DETERMINING THE ROLE OF TNF-MEDIATED INFLAMMATION IN AGE-ASSOCIATED COGNITIVE CHANGES

Age-associated inflammation is a major contributor to cognitive decline, with tumour necrosis factor (TNF) identified as a key mediator. Previous studies have reported that aged male mice with whole-body genetic ablation of TNF (TNF knockout; TNFKO) exhibit improved spatial learning and memory compared to aged wild-type (WT) mice. In the central nervous system, TNF is primarily produced by activated microglia. We hypothesized that TNF-dependent changes in microglial density and morphology in the hippocampus contribute to impaired learning and memory performance in aged WT mice compared to aged TNFKO mice. We used the automated IntelliCage system to assess exploration, spatial learning, and cognitive flexibility in young (<6 months) and aged (>18 months) WT C57BL/6J and TNFKO mice. Coronal brain sections were stained for Iba1 and TMEM119 to distinguish microglia from infiltrating macrophages. Microglial density and morphology were quantified in the hippocampus. Gene expression changes associated with neuroinflammation were assessed using the NanoString Neuroinflammation Panel. Aged TNFKO male mice showed improved performance in cognitive flexibility tasks compared to aged WT mice. Preliminary analyses indicate that TNF contributes to increased microglial density without significant changes in microglial morphology.
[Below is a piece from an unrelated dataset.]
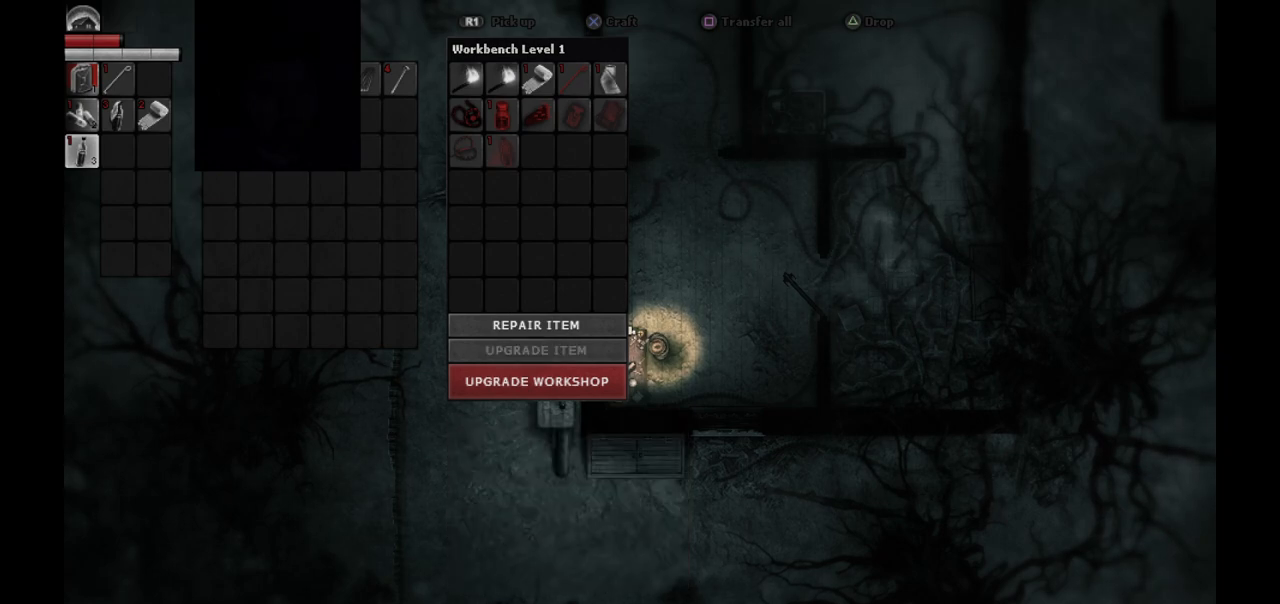
{"buttons": [], "left_stick": "center", "right_stick": "center", "events": [[100, "DPAD_LEFT", "down"], [200, "DPAD_LEFT", "up"]]}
NanoString analysis revealed increased complement pathway expression under chronic TNF conditions, suggesting enhanced synaptic pruning. These findings, supported by data from the Canadian Longitudinal Study on Aging linking elevated TNF levels to poorer memory and executive function, suggest that TNF-driven microglial alterations may contribute to age-related impairments in cognitive flexibility in older adults.